Supplied material START

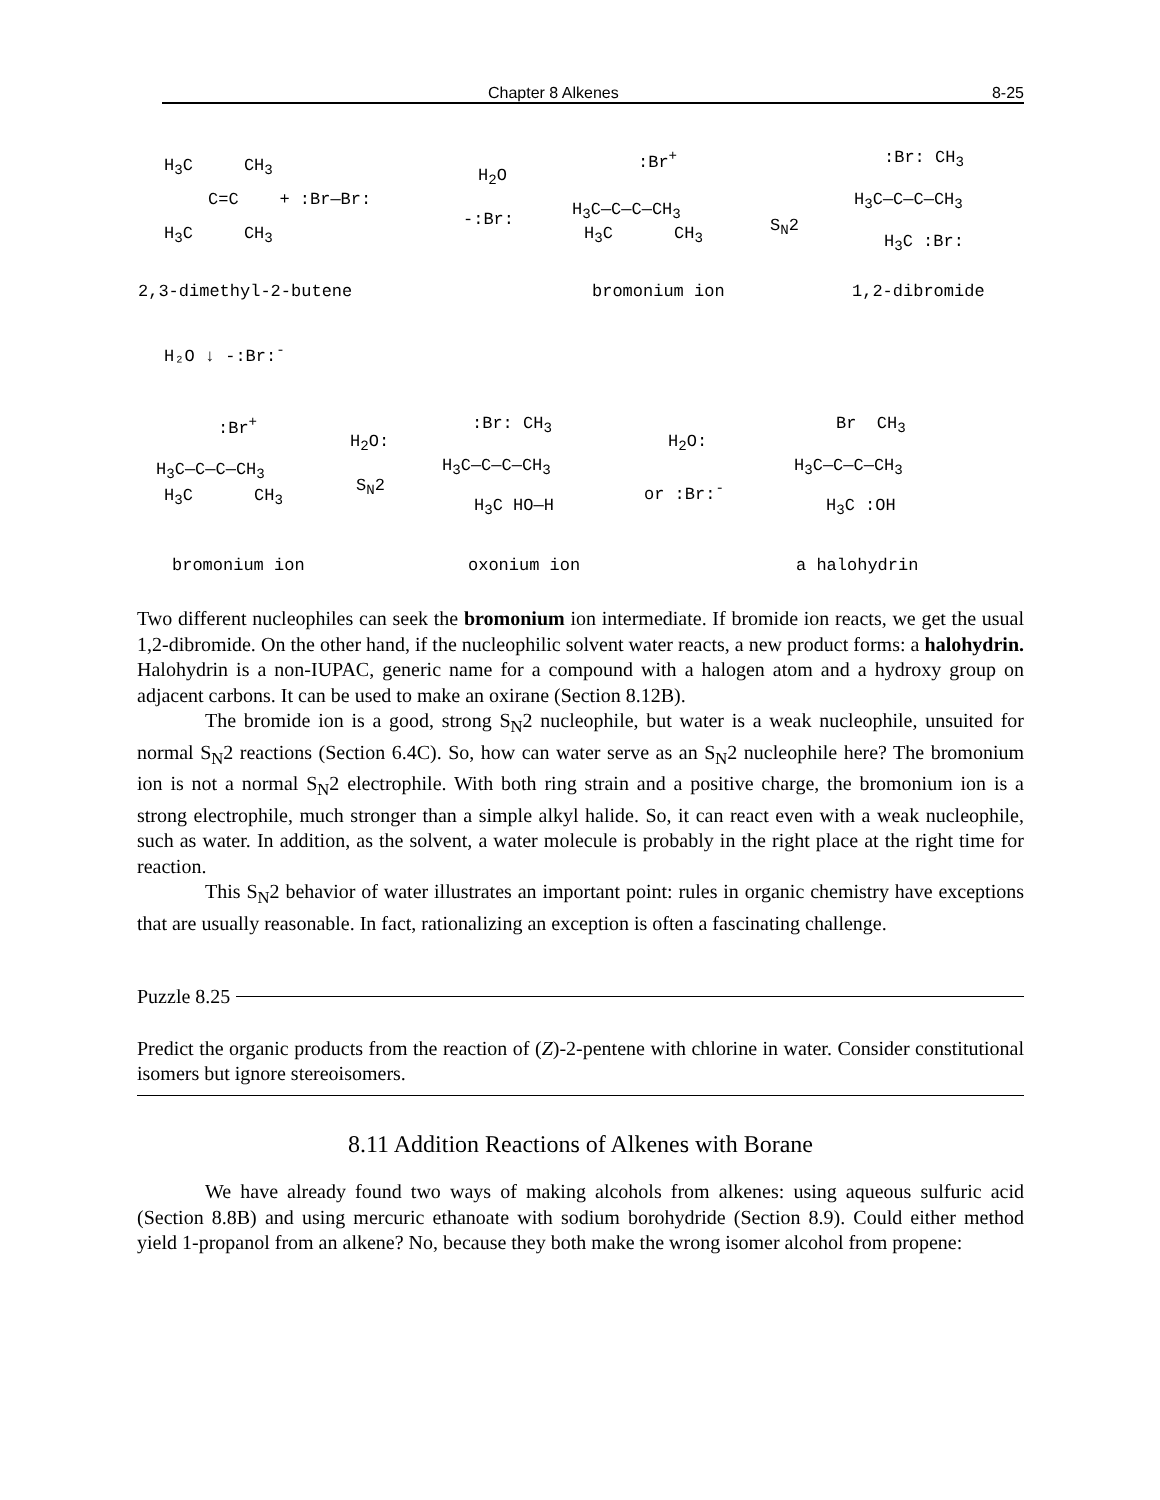Chapter 8 Alkenes 8-25
H<sub>3</sub>C CH<sub>3</sub>
C=C + :Br—Br:
H<sub>3</sub>C CH<sub>3</sub>
H<sub>2</sub>O
-:Br:
:Br<sup>+</sup>
H<sub>3</sub>C—C—C—CH<sub>3</sub>
H<sub>3</sub>C CH<sub>3</sub> S<sub>N</sub>2
:Br: CH<sub>3</sub>
H<sub>3</sub>C—C—C—CH<sub>3</sub>
H<sub>3</sub>C :Br:
2,3-dimethyl-2-butene bromonium ion 1,2-dibromide
H₂O ↓ -:Br:<sup>-</sup>
:Br<sup>+</sup>
H<sub>3</sub>C—C—C—CH<sub>3</sub>
H<sub>3</sub>C CH<sub>3</sub>
H<sub>2</sub>O:
S<sub>N</sub>2
:Br: CH<sub>3</sub>
H<sub>3</sub>C—C—C—CH<sub>3</sub>
H<sub>3</sub>C HO—H
H<sub>2</sub>O:
or :Br:<sup>-</sup>
Br CH<sub>3</sub>
H<sub>3</sub>C—C—C—CH<sub>3</sub>
H<sub>3</sub>C :OH
bromonium ion oxonium ion a halohydrin
Two different nucleophiles can seek the bromonium ion intermediate. If bromide ion reacts, we get the usual 1,2-dibromide. On the other hand, if the nucleophilic solvent water reacts, a new product forms: a halohydrin. Halohydrin is a non-IUPAC, generic name for a compound with a halogen atom and a hydroxy group on adjacent carbons. It can be used to make an oxirane (Section 8.12B).
The bromide ion is a good, strong S<sub>N</sub>2 nucleophile, but water is a weak nucleophile, unsuited for normal S<sub>N</sub>2 reactions (Section 6.4C). So, how can water serve as an S<sub>N</sub>2 nucleophile here? The bromonium ion is not a normal S<sub>N</sub>2 electrophile. With both ring strain and a positive charge, the bromonium ion is a strong electrophile, much stronger than a simple alkyl halide. So, it can react even with a weak nucleophile, such as water. In addition, as the solvent, a water molecule is probably in the right place at the right time for reaction.
This S<sub>N</sub>2 behavior of water illustrates an important point: rules in organic chemistry have exceptions that are usually reasonable. In fact, rationalizing an exception is often a fascinating challenge.
Puzzle 8.25
Predict the organic products from the reaction of (Z)-2-pentene with chlorine in water. Consider constitutional isomers but ignore stereoisomers.
8.11 Addition Reactions of Alkenes with Borane
We have already found two ways of making alcohols from alkenes: using aqueous sulfuric acid (Section 8.8B) and using mercuric ethanoate with sodium borohydride (Section 8.9). Could either method yield 1-propanol from an alkene? No, because they both make the wrong isomer alcohol from propene:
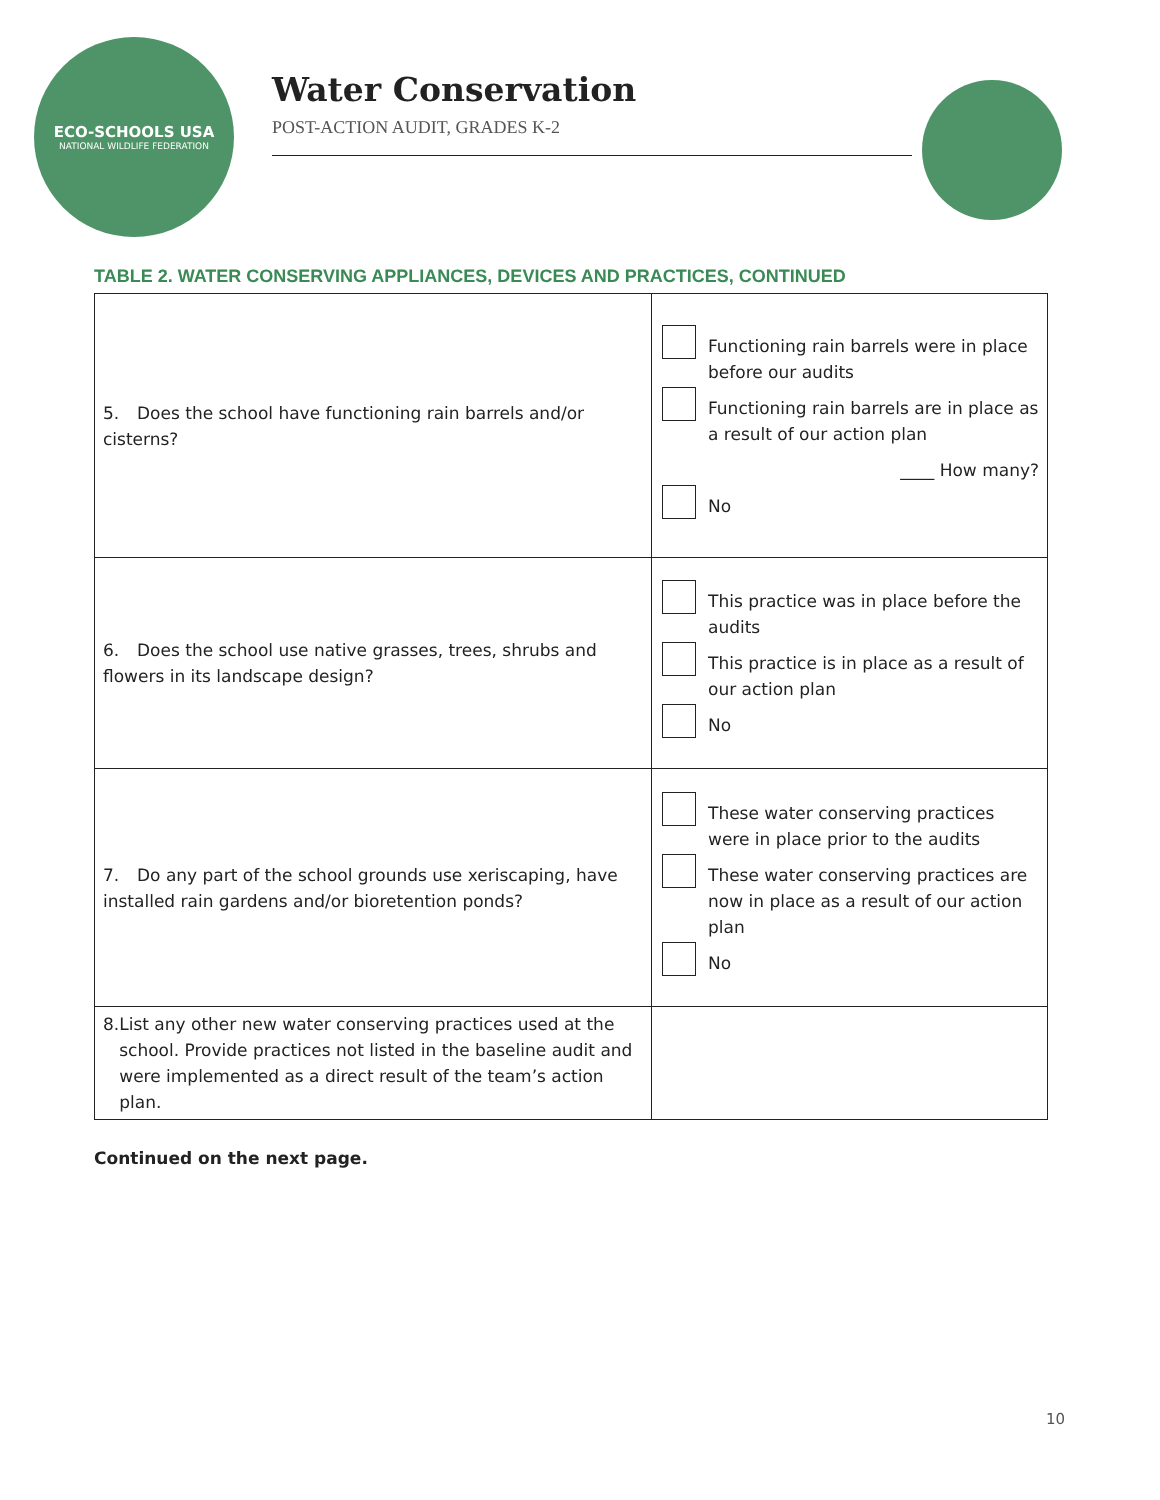ECO-SCHOOLS USA
NATIONAL WILDLIFE FEDERATION
Water Conservation
POST-ACTION AUDIT, GRADES K-2
TABLE 2. WATER CONSERVING APPLIANCES, DEVICES AND PRACTICES, CONTINUED
| 5. Does the school have functioning rain barrels and/or cisterns? | Functioning rain barrels were in place before our audits Functioning rain barrels are in place as a result of our action plan ____ How many? No |
| 6. Does the school use native grasses, trees, shrubs and flowers in its landscape design? | This practice was in place before the audits This practice is in place as a result of our action plan No |
| 7. Do any part of the school grounds use xeriscaping, have installed rain gardens and/or bioretention ponds? | These water conserving practices were in place prior to the audits These water conserving practices are now in place as a result of our action plan No |
| 8. List any other new water conserving practices used at the school. Provide practices not listed in the baseline audit and were implemented as a direct result of the team’s action plan. | |
Continued on the next page.
10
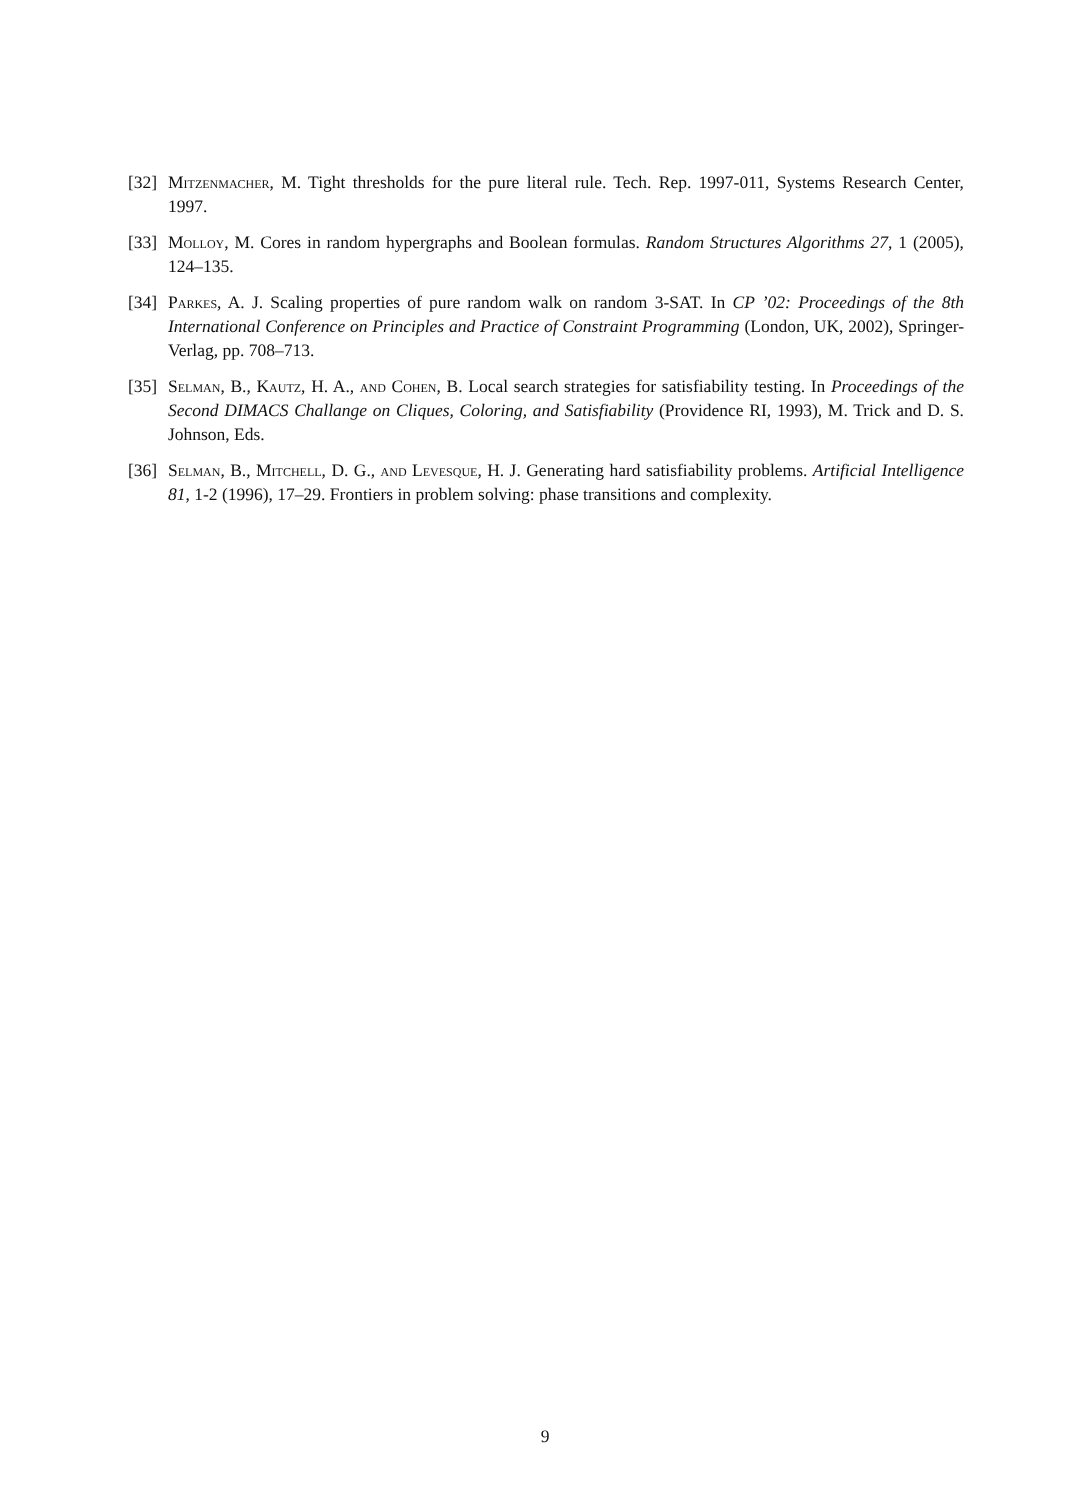[32] Mitzenmacher, M. Tight thresholds for the pure literal rule. Tech. Rep. 1997-011, Systems Research Center, 1997.
[33] Molloy, M. Cores in random hypergraphs and Boolean formulas. Random Structures Algorithms 27, 1 (2005), 124–135.
[34] Parkes, A. J. Scaling properties of pure random walk on random 3-SAT. In CP ’02: Proceedings of the 8th International Conference on Principles and Practice of Constraint Programming (London, UK, 2002), Springer-Verlag, pp. 708–713.
[35] Selman, B., Kautz, H. A., and Cohen, B. Local search strategies for satisfiability testing. In Proceedings of the Second DIMACS Challange on Cliques, Coloring, and Satisfiability (Providence RI, 1993), M. Trick and D. S. Johnson, Eds.
[36] Selman, B., Mitchell, D. G., and Levesque, H. J. Generating hard satisfiability problems. Artificial Intelligence 81, 1-2 (1996), 17–29. Frontiers in problem solving: phase transitions and complexity.
9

Supplied material END

• Work instructions
Each record above needs to be transcribed word for word, with its pictures omitted.

• Written response
Chapter 8 Alkenes 8-25
H<sub>3</sub>C CH<sub>3</sub>
C=C + :Br—Br:
H<sub>3</sub>C CH<sub>3</sub>
H<sub>2</sub>O
-:Br:
:Br<sup>+</sup>
H<sub>3</sub>C—C—C—CH<sub>3</sub>
H<sub>3</sub>C CH<sub>3</sub> S<sub>N</sub>2
:Br: CH<sub>3</sub>
H<sub>3</sub>C—C—C—CH<sub>3</sub>
H<sub>3</sub>C :Br:
2,3-dimethyl-2-butene bromonium ion 1,2-dibromide
H₂O ↓ -:Br:<sup>-</sup>
:Br<sup>+</sup>
H<sub>3</sub>C—C—C—CH<sub>3</sub>
H<sub>3</sub>C CH<sub>3</sub>
H<sub>2</sub>O:
S<sub>N</sub>2
:Br: CH<sub>3</sub>
H<sub>3</sub>C—C—C—CH<sub>3</sub>
H<sub>3</sub>C HO—H
H<sub>2</sub>O:
or :Br:<sup>-</sup>
Br CH<sub>3</sub>
H<sub>3</sub>C—C—C—CH<sub>3</sub>
H<sub>3</sub>C :OH
bromonium ion oxonium ion a halohydrin
Two different nucleophiles can seek the bromonium ion intermediate. If bromide ion reacts, we get the usual 1,2-dibromide. On the other hand, if the nucleophilic solvent water reacts, a new product forms: a halohydrin. Halohydrin is a non-IUPAC, generic name for a compound with a halogen atom and a hydroxy group on adjacent carbons. It can be used to make an oxirane (Section 8.12B).
The bromide ion is a good, strong S<sub>N</sub>2 nucleophile, but water is a weak nucleophile, unsuited for normal S<sub>N</sub>2 reactions (Section 6.4C). So, how can water serve as an S<sub>N</sub>2 nucleophile here? The bromonium ion is not a normal S<sub>N</sub>2 electrophile. With both ring strain and a positive charge, the bromonium ion is a strong electrophile, much stronger than a simple alkyl halide. So, it can react even with a weak nucleophile, such as water. In addition, as the solvent, a water molecule is probably in the right place at the right time for reaction.
This S<sub>N</sub>2 behavior of water illustrates an important point: rules in organic chemistry have exceptions that are usually reasonable. In fact, rationalizing an exception is often a fascinating challenge.
Puzzle 8.25
Predict the organic products from the reaction of (Z)-2-pentene with chlorine in water. Consider constitutional isomers but ignore stereoisomers.
8.11 Addition Reactions of Alkenes with Borane
We have already found two ways of making alcohols from alkenes: using aqueous sulfuric acid (Section 8.8B) and using mercuric ethanoate with sodium borohydride (Section 8.9). Could either method yield 1-propanol from an alkene? No, because they both make the wrong isomer alcohol from propene:
ECO-SCHOOLS USA
NATIONAL WILDLIFE FEDERATION
Water Conservation
POST-ACTION AUDIT, GRADES K-2
TABLE 2. WATER CONSERVING APPLIANCES, DEVICES AND PRACTICES, CONTINUED
| 5. Does the school have functioning rain barrels and/or cisterns? | Functioning rain barrels were in place before our audits Functioning rain barrels are in place as a result of our action plan ____ How many? No |
| 6. Does the school use native grasses, trees, shrubs and flowers in its landscape design? | This practice was in place before the audits This practice is in place as a result of our action plan No |
| 7. Do any part of the school grounds use xeriscaping, have installed rain gardens and/or bioretention ponds? | These water conserving practices were in place prior to the audits These water conserving practices are now in place as a result of our action plan No |
| 8. List any other new water conserving practices used at the school. Provide practices not listed in the baseline audit and were implemented as a direct result of the team’s action plan. | |
Continued on the next page.
10
[32] Mitzenmacher, M. Tight thresholds for the pure literal rule. Tech. Rep. 1997-011, Systems Research Center, 1997.
[33] Molloy, M. Cores in random hypergraphs and Boolean formulas. Random Structures Algorithms 27, 1 (2005), 124–135.
[34] Parkes, A. J. Scaling properties of pure random walk on random 3-SAT. In CP ’02: Proceedings of the 8th International Conference on Principles and Practice of Constraint Programming (London, UK, 2002), Springer-Verlag, pp. 708–713.
[35] Selman, B., Kautz, H. A., and Cohen, B. Local search strategies for satisfiability testing. In Proceedings of the Second DIMACS Challange on Cliques, Coloring, and Satisfiability (Providence RI, 1993), M. Trick and D. S. Johnson, Eds.
[36] Selman, B., Mitchell, D. G., and Levesque, H. J. Generating hard satisfiability problems. Artificial Intelligence 81, 1-2 (1996), 17–29. Frontiers in problem solving: phase transitions and complexity.
9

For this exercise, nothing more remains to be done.